## [What to do]
In duplicating the lines below, keep every word unchanged and drop the pictures.

[Images with keypoint coordinates]
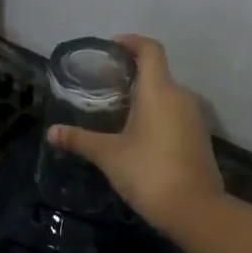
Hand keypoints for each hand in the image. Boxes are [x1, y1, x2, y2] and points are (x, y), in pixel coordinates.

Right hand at [47, 34, 224, 234]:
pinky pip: (175, 113)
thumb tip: (52, 132)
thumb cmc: (148, 172)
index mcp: (159, 91)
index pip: (150, 50)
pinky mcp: (199, 137)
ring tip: (117, 109)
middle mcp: (181, 96)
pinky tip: (138, 133)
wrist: (195, 210)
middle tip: (104, 84)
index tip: (111, 47)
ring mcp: (194, 117)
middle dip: (131, 73)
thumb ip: (80, 140)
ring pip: (167, 94)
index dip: (131, 42)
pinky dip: (156, 113)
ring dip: (144, 95)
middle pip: (157, 72)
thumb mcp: (108, 155)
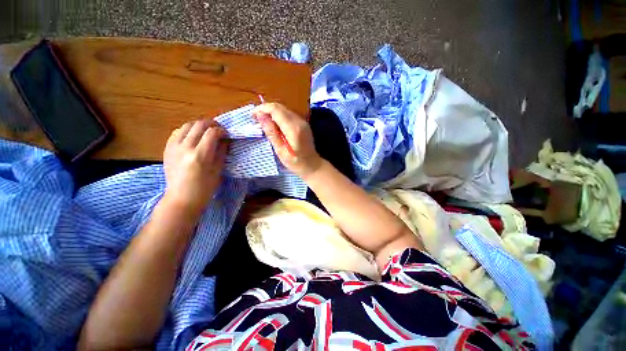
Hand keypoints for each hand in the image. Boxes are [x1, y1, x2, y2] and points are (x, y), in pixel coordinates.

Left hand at [163, 120, 227, 214]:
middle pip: (199, 124)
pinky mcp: (167, 148)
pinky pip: (177, 132)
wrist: (181, 198)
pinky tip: (193, 137)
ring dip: (199, 125)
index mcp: (200, 155)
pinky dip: (188, 130)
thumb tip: (225, 140)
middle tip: (219, 130)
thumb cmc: (204, 188)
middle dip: (212, 124)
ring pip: (187, 125)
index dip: (222, 130)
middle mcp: (185, 147)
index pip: (212, 132)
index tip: (227, 134)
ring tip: (207, 132)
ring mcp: (173, 147)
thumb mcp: (218, 170)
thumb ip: (221, 152)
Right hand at [253, 103, 322, 178]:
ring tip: (264, 123)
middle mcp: (299, 121)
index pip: (276, 110)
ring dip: (272, 113)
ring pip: (284, 110)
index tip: (253, 116)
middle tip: (256, 119)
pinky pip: (289, 115)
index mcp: (293, 128)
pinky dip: (279, 117)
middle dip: (266, 110)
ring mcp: (303, 121)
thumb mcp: (280, 150)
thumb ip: (271, 132)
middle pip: (280, 107)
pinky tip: (275, 126)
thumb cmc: (295, 162)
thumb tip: (261, 116)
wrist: (312, 165)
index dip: (262, 109)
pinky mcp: (303, 124)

## [Task solution]
Hand keypoints for each hand in the image. Boxes are [x1, y1, x2, y2] and points are (x, y), in pixel coordinates.

Right hand at [47, 34, 224, 234]:
pinky pip: (175, 113)
thumb tip: (52, 132)
thumb cmc: (148, 172)
index mcp: (159, 91)
index pip: (150, 50)
pinky mcp: (199, 137)
ring tip: (117, 109)
middle mcp: (181, 96)
pinky tip: (138, 133)
wrist: (195, 210)
middle tip: (104, 84)
index tip: (111, 47)
ring mcp: (194, 117)
middle dip: (131, 73)
thumb ip: (80, 140)
ring pip: (167, 94)
index dip: (131, 42)
pinky dip: (156, 113)
ring dip: (144, 95)
middle pip: (157, 72)
thumb mcp: (108, 155)
Hand keypoints for each hand in the image. Boxes are [x1, y1, x2, y2] and points are (x, y), in pixel coordinates.

Left hand at [163, 120, 227, 214]:
middle pip: (199, 124)
pinky mcp: (167, 148)
pinky pip: (177, 132)
wrist: (181, 198)
pinky tip: (193, 137)
ring dip: (199, 125)
index mcp: (200, 155)
pinky dip: (188, 130)
thumb tip: (225, 140)
middle tip: (219, 130)
thumb cmc: (204, 188)
middle dip: (212, 124)
ring pip: (187, 125)
index dip: (222, 130)
middle mcp: (185, 147)
index pip: (212, 132)
index tip: (227, 134)
ring tip: (207, 132)
ring mcp: (173, 147)
thumb mcp: (218, 170)
thumb ip: (221, 152)
Right hand at [253, 103, 322, 178]:
ring tip: (264, 123)
middle mcp: (299, 121)
index pip: (276, 110)
ring dip: (272, 113)
ring pip: (284, 110)
index tip: (253, 116)
middle tip: (256, 119)
pinky pip: (289, 115)
index mcp: (293, 128)
pinky dip: (279, 117)
middle dip: (266, 110)
ring mcp: (303, 121)
thumb mcp: (280, 150)
thumb ip: (271, 132)
middle pip: (280, 107)
pinky tip: (275, 126)
thumb cmc: (295, 162)
thumb tip: (261, 116)
wrist: (312, 165)
index dip: (262, 109)
pinky mcp: (303, 124)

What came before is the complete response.